Nea Ionia Municipal Indoor Hall
- Interactive map of Nea Ionia Municipal Indoor Hall
- Full name: Nea Ionia Municipal Indoor Athletic Center
- Location: Volos, Greece
- Coordinates: 38°02′15″N 23°44′55″E﻿ / ﻿38.0375°N 23.7486°E
- Capacity: Basketball: 1,964 Volleyball: 1,964
- Surface: Parquet

Construction
- Renovated: 2019
- Expanded: 2019

Tenant
- Niki Volos

= Nea Ionia Municipal Indoor Athletic Center =

Indoor sporting arena in Volos, Greece

Nea Ionia Municipal Indoor Athletic Center (Greek: Δημοτικό Κλειστό Γυμναστήριο Νέας Ιωνίας), is an indoor sporting arena that is located in Volos, Greece.
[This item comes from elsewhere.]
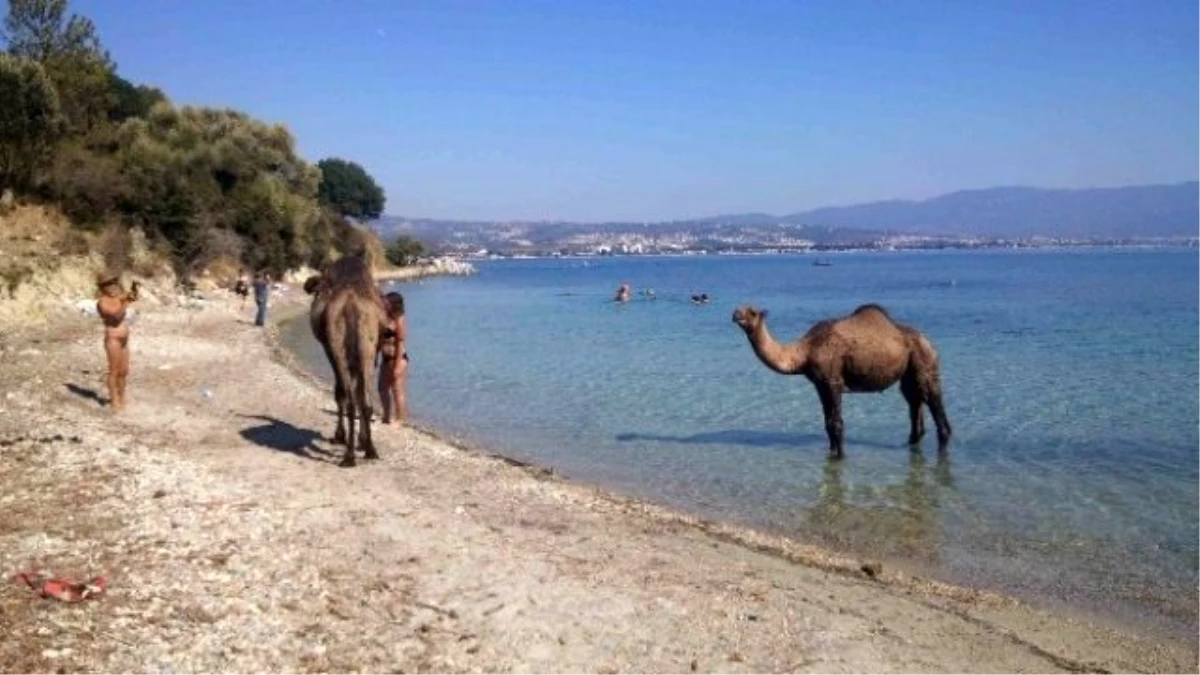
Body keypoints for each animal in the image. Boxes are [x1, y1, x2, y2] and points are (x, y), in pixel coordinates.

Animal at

The arena is mainly used to host basketball and volleyball games. The seating capacity of the arena is 1,964 people.

==History==
Nea Ionia Municipal Indoor Athletic Center hosted the 2004 HEBA Greek All-Star Game. It also hosted the 2015 FIBA Europe Under-18 Championship, and the 2019 FIBA U18 European Championship. The arena hosts the home games of the Greek basketball club Niki Volos.